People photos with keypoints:

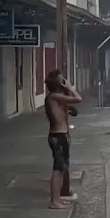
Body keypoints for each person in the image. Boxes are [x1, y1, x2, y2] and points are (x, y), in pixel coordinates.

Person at [44, 69, 82, 209]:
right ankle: (54, 201)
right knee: (57, 168)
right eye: (63, 80)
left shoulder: (58, 98)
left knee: (61, 169)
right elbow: (78, 99)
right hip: (57, 137)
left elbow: (66, 109)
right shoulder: (53, 97)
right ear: (59, 84)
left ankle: (58, 198)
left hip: (62, 135)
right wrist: (71, 88)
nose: (65, 81)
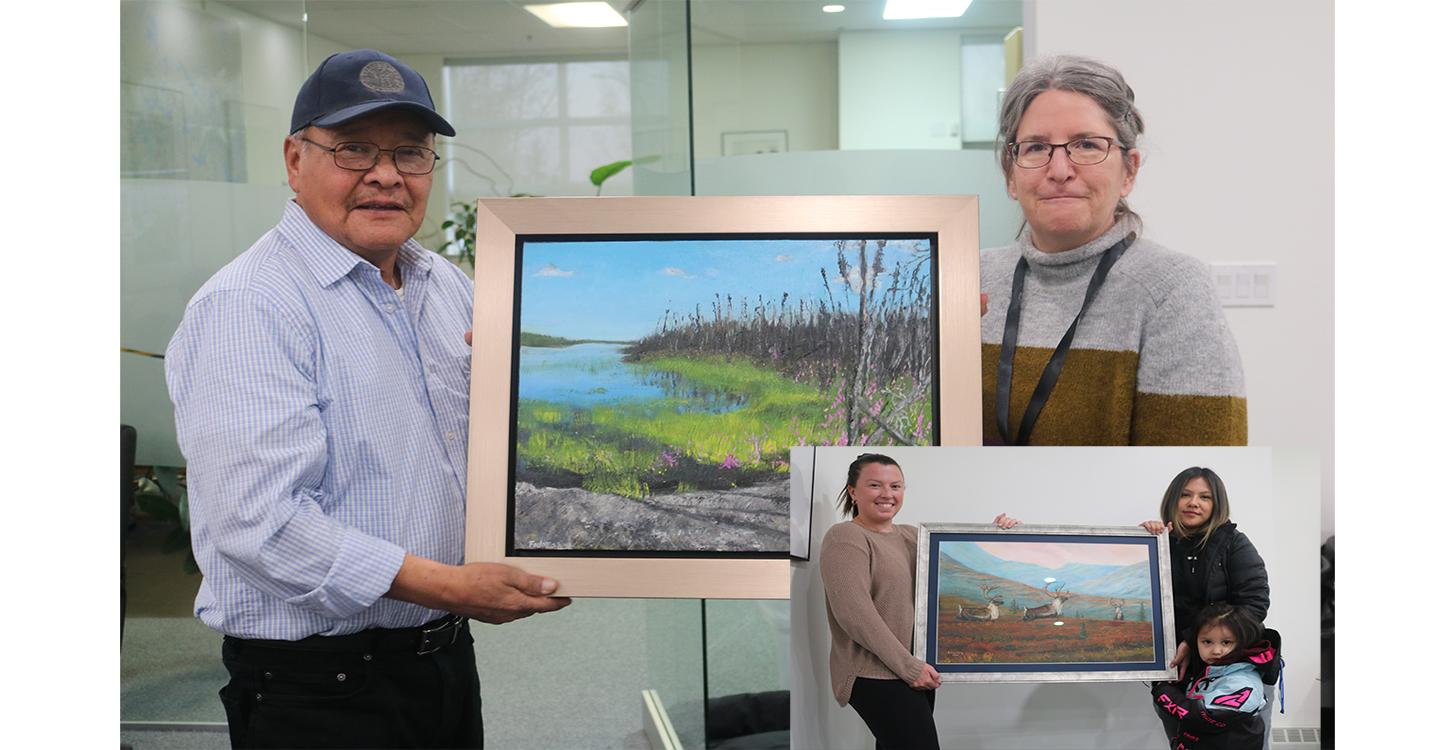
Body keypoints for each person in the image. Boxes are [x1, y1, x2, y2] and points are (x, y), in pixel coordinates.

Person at [165, 49, 570, 749]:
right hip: (320, 691)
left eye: (410, 152)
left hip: (441, 659)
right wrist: (452, 587)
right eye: (354, 148)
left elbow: (466, 452)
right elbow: (263, 526)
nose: (386, 175)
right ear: (295, 160)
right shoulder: (250, 306)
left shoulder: (445, 285)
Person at [980, 55, 1247, 445]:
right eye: (1036, 147)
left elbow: (1198, 468)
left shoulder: (1172, 290)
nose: (1059, 170)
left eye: (1087, 145)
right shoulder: (969, 279)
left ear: (1129, 170)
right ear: (1010, 173)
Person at [819, 453, 1017, 750]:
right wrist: (909, 667)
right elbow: (855, 614)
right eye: (875, 485)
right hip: (874, 673)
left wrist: (1000, 534)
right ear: (853, 491)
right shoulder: (846, 537)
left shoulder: (913, 537)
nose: (887, 494)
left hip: (914, 669)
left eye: (895, 486)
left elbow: (956, 567)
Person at [1141, 467, 1273, 748]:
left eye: (1205, 497)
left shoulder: (1234, 543)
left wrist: (1194, 641)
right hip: (1176, 673)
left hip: (1233, 669)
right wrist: (1142, 542)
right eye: (1185, 495)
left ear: (1217, 504)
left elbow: (1255, 604)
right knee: (1183, 741)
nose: (1194, 503)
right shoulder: (1160, 542)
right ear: (1173, 499)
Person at [1151, 604, 1282, 750]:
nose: (1216, 651)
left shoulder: (1242, 681)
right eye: (1207, 642)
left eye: (1226, 642)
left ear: (1243, 641)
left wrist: (1163, 691)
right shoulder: (1214, 670)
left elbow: (1206, 717)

> **Work instructions**:
Repeat exactly the lines above, beginning at the one containing "right ear: (59, 84)" and ending at the one containing "left shoulder: (445, 285)". Do not carry over any pictures.

> **Expected answer**:
right ear: (59, 84)
left ankle: (58, 198)
left hip: (62, 135)
right wrist: (71, 88)
nose: (65, 81)
Body keypoints for each person in the image. Boxes are [x1, y1, x2, y2] and points are (x, y), in pixel coordinates.

Person at [165, 49, 570, 749]:
right hip: (320, 691)
left eye: (410, 152)
left hip: (441, 659)
right wrist: (452, 587)
right eye: (354, 148)
left elbow: (466, 452)
right elbow: (263, 526)
nose: (386, 175)
right ear: (295, 160)
right shoulder: (250, 306)
left shoulder: (445, 285)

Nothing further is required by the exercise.